* **THE PROBLEM**
The result should be the lines from the one holding "Detención de" to the end of the records below, repeated exactly. No pictures.

INPUT DATA Start Marker

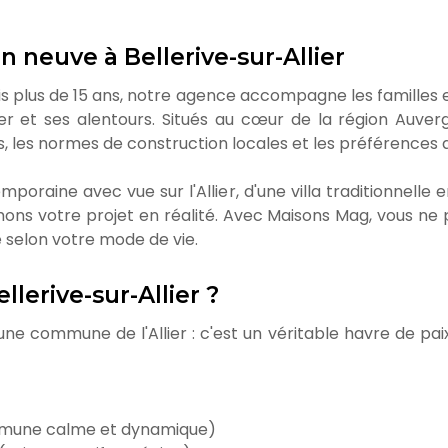
 neuve à Bellerive-sur-Allier
 plus de 15 ans, notre agence accompagne les familles et 
lier et ses alentours. Situés au cœur de la région Auv
s, les normes de construction locales et les préférences a
oraine avec vue sur l'Allier, d'une villa traditionnelle
ons votre projet en réalité. Avec Maisons Mag, vous ne 
é selon votre mode de vie.
llerive-sur-Allier ?
'une commune de l'Allier : c'est un véritable havre de pa
ommune calme et dynamique)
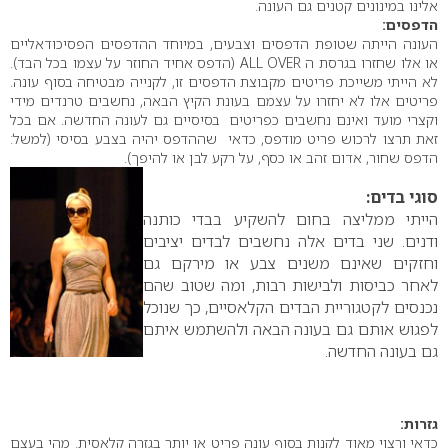
אלינו במינונים קטנים גם העונה.
הדפסים:
העונה הייתה שטופת הדפסים וצבעים, במיוחד ההדפסים הפסיכודאליים
או אלו שחזרו בגרסת ה ALL OVER (הדפס אחיד החוזר על עצמו בכל הבד).
לא הייתי משייכת פריטים מקבוצת הדפסים זו, לקנייה מבטיחה בסוף עונה.
פריטים אלו לא יחזרו על עצמם בעונת הקיץ הבאה, נחשבים טרנדים מידי
וקצרי מועד ואינם נחשבים כפריטים בסיסיים גם לעונה החדשה. אם בכל
זאת תרצו לרכוש פריט מודפס, כדאי שההדפס יהיה בצבע בסיסי (למשל:
הדפס שחור, אדום זהב או כסף, על רקע לבן או להיפך).
סוגי בדים:
הייתי ממליצה בחום להשקיע בבדי כותנה
ודנים. שני בדים אלה נחשבים לבדים יציבים
וחזקים שאינם משנים צבע או מירקם גם
לאחר כביסות ולבישות רבות, ומה שטוב שהם
נכנסים לקטגוריית הבדים הקלאסיים, כך שנוכל
לפגוש אותם גם בעונה הבאה ולהשתמש איתם
גם בעונה החדשה.
גזרות:
כדאי ורצוי מאוד לקנות בסוף עונה פריט או יותר בגזרה קלאסית. מהי בעצם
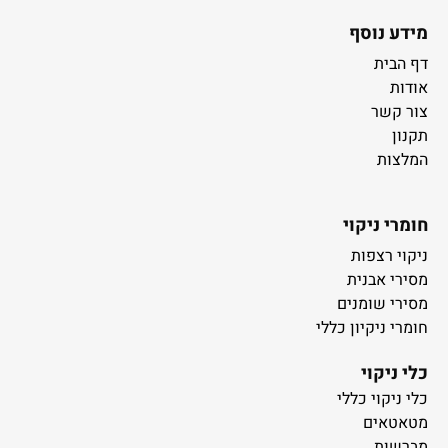
מידע נוסף
דף הבית
אודות
צור קשר
תקנון
המלצות
חומרי ניקוי
ניקוי רצפות
מסירי אבנית
מסירי שומנים
חומרי ניקיון כללי
כלי ניקוי
כלי ניקוי כללי
מטאטאים
מברשות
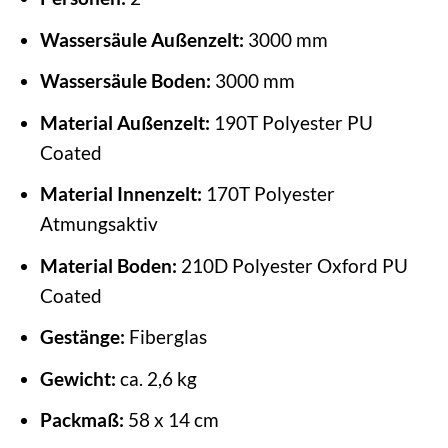
Wassersäule Außenzelt:
3000 mm
Wassersäule Boden:
3000 mm
Material Außenzelt:
190T Polyester PU
Coated
Material Innenzelt:
170T Polyester
Atmungsaktiv
Material Boden:
210D Polyester Oxford PU
Coated
Gestänge:
Fiberglas
Gewicht:
ca. 2,6 kg
Packmaß:
58 x 14 cm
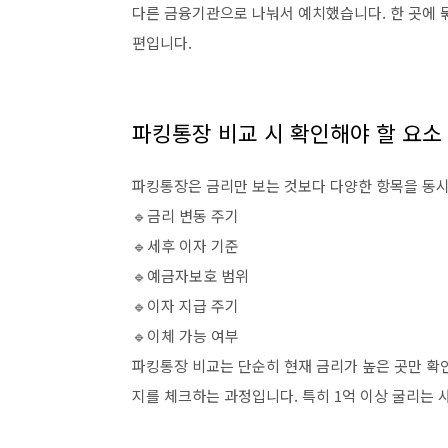
다른 금융기관으로 나눠서 예치했습니다. 한 곳에 
편입니다.
파킹통장 비교 시 확인해야 할 요소
파킹통장은 금리만 보는 것보다 다양한 항목을 동시
🔹금리 변동 주기
🔹세후 이자 기준
🔹예금자보호 범위
🔹이자 지급 주기
🔹이체 가능 여부
파킹통장 비교는 단순히 현재 금리가 높은 곳만 확인
지를 체크하는 과정입니다. 특히 1억 이상 굴리는 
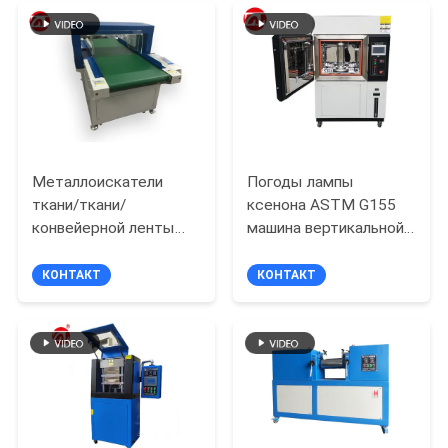
части сырья, 6-
сенсорным экраном"
значный ЖК-дисплей "
КАРТА
САЙТА
PRIVACY
POLICY
Металлоискатели
Погоды лампы
ткани/ткани/
ксенона ASTM G155
конвейерной ленты
машина вертикальной
игрушек
устойчивая испытывая
промышленные оптом
КОНТАКТ
КОНТАКТ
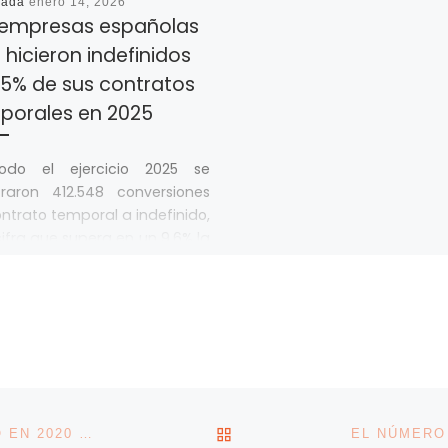
cada
enero 14, 2026
 empresas españolas
 hicieron indefinidos
,5% de sus contratos
porales en 2025
odo el ejercicio 2025 se
traron 412.548 conversiones
ntrato temporal a indefinido,
ifra que supera en un 9,6% la
VOLVER A LA LISTA DE 
LA DEUDA PER CÁPITA DE GALICIA CON EL ESTADO EN 2020 SE SITUÓ EN 1.405 EUROS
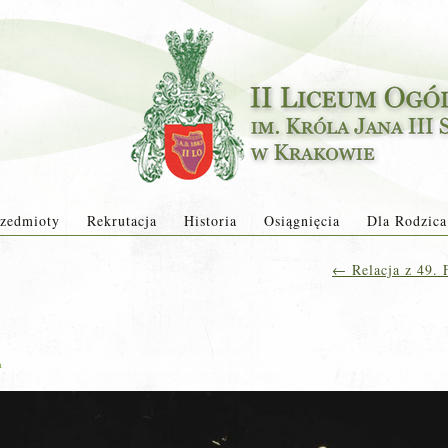
zedmioty
Rekrutacja
Historia
Osiągnięcia
Dla Rodzica
←
Relacja z 49. 
a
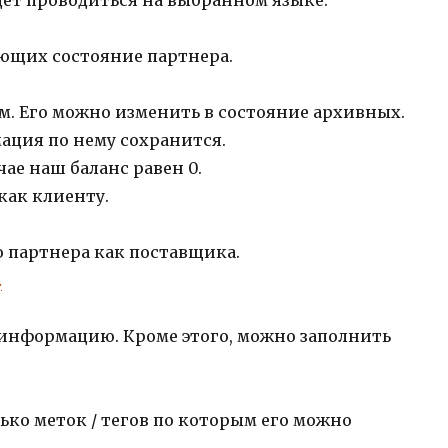
ющих состояние партнера.
м. Его можно изменить в состояние архивных.
мация по нему сохранится.
ае наш баланс равен 0.
как клиенту.
 партнера как поставщика.
…
 информацию. Кроме этого, можно заполнить
ько меток / тегов по которым его можно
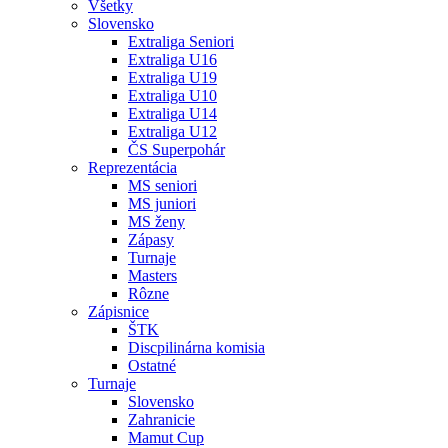
Všetky
Slovensko
Extraliga Seniori
Extraliga U16
Extraliga U19
Extraliga U10
Extraliga U14
Extraliga U12
ČS Superpohár
Reprezentácia
MS seniori
MS juniori
MS ženy
Zápasy
Turnaje
Masters
Rôzne
Zápisnice
ŠTK
Discpilinárna komisia
Ostatné
Turnaje
Slovensko
Zahranicie
Mamut Cup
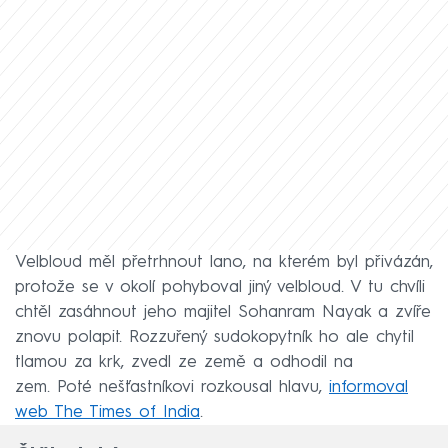
Velbloud měl přetrhnout lano, na kterém byl přivázán,
protože se v okolí pohyboval jiný velbloud. V tu chvíli
chtěl zasáhnout jeho majitel Sohanram Nayak a zvíře
znovu polapit. Rozzuřený sudokopytník ho ale chytil
tlamou za krk, zvedl ze země a odhodil na
zem. Poté nešťastníkovi rozkousal hlavu,
informoval
web The Times of India
.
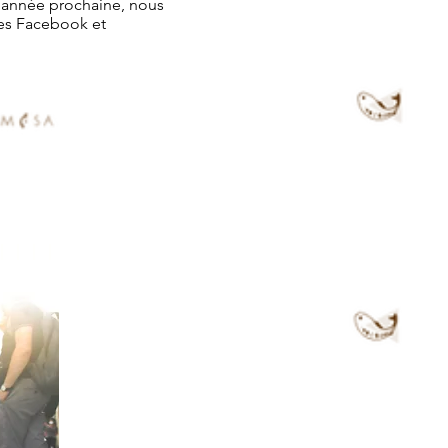
 l'année prochaine, nous
ges Facebook et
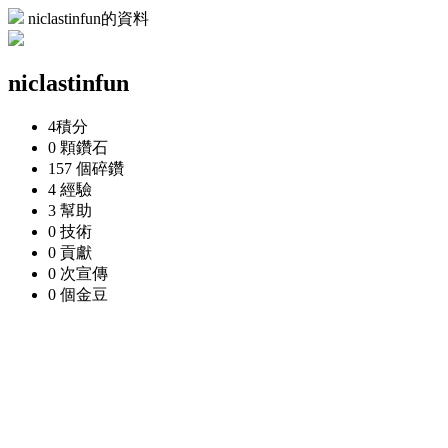
niclastinfun的資料
niclastinfun
4
積分
0 顆
鑽石
157 個
碎鑽
4
經驗
3
幫助
0
技術
0
貢獻
0 次
宣傳
0 個
金豆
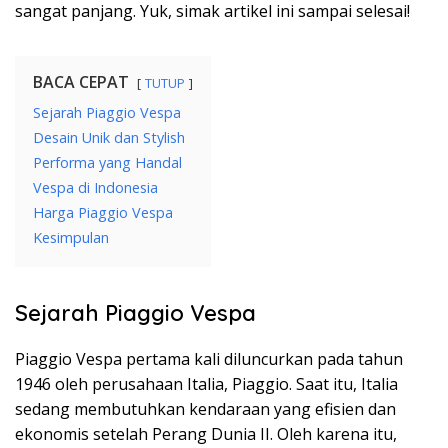
sangat panjang. Yuk, simak artikel ini sampai selesai!
BACA CEPAT
TUTUP
Sejarah Piaggio Vespa
Desain Unik dan Stylish
Performa yang Handal
Vespa di Indonesia
Harga Piaggio Vespa
Kesimpulan
Sejarah Piaggio Vespa
Piaggio Vespa pertama kali diluncurkan pada tahun
1946 oleh perusahaan Italia, Piaggio. Saat itu, Italia
sedang membutuhkan kendaraan yang efisien dan
ekonomis setelah Perang Dunia II. Oleh karena itu,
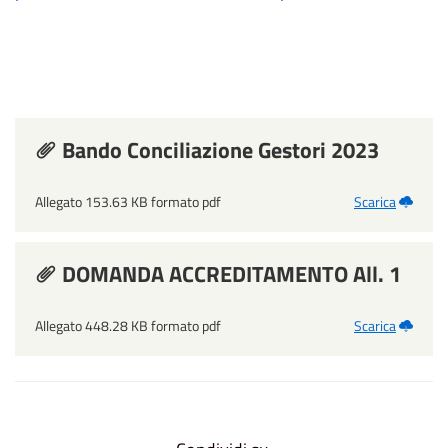
Bando Conciliazione Gestori 2023
Allegato 153.63 KB formato pdf
Scarica
DOMANDA ACCREDITAMENTO All. 1
Allegato 448.28 KB formato pdf
Scarica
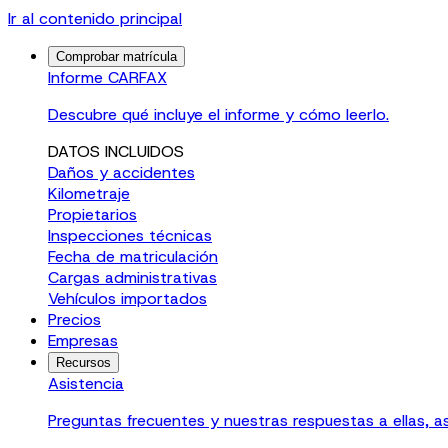
Ir al contenido principal
Comprobar matrícula
Informe CARFAX
Descubre qué incluye el informe y cómo leerlo.
DATOS INCLUIDOS
Daños y accidentes
Kilometraje
Propietarios
Inspecciones técnicas
Fecha de matriculación
Cargas administrativas
Vehículos importados
Precios
Empresas
Recursos
Asistencia
Preguntas frecuentes y nuestras respuestas a ellas, a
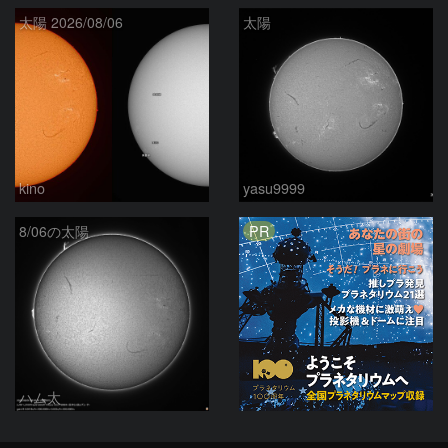
太陽 2026/08/06
太陽
kino
yasu9999
PR
8/06の太陽
ハム太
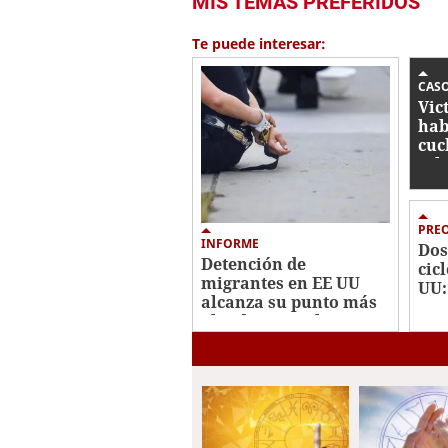
MIS TEMAS PREFERIDOS
Te puede interesar:
CAS
Vic
hab
cuc
Jul
rom
PRE
INFORME
Dos
Detención de
cic
migrantes en EE UU
UU:
alcanza su punto más
con
alto durante el
sus
Gobierno de Trump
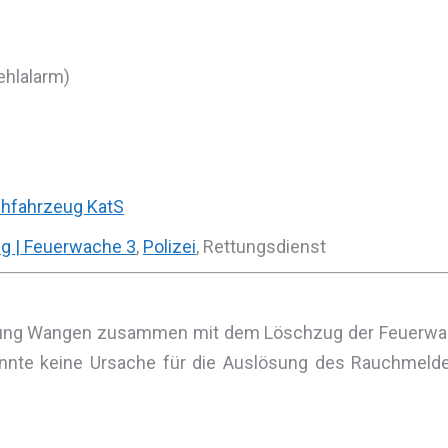
ehlalarm)
hfahrzeug KatS
g | Feuerwache 3
,
Polizei
, Rettungsdienst
lung Wangen zusammen mit dem Löschzug der Feuerwa
nnte keine Ursache für die Auslösung des Rauchmelders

INPUT DATA End Marker

* **EXERCISE RESULT**
Detención de
cic
migrantes en EE UU
UU:
alcanza su punto más
con
alto durante el
sus
Gobierno de Trump
ehlalarm)
hfahrzeug KatS
g | Feuerwache 3
,
Polizei
, Rettungsdienst
lung Wangen zusammen mit dem Löschzug der Feuerwa
nnte keine Ursache für die Auslösung des Rauchmelders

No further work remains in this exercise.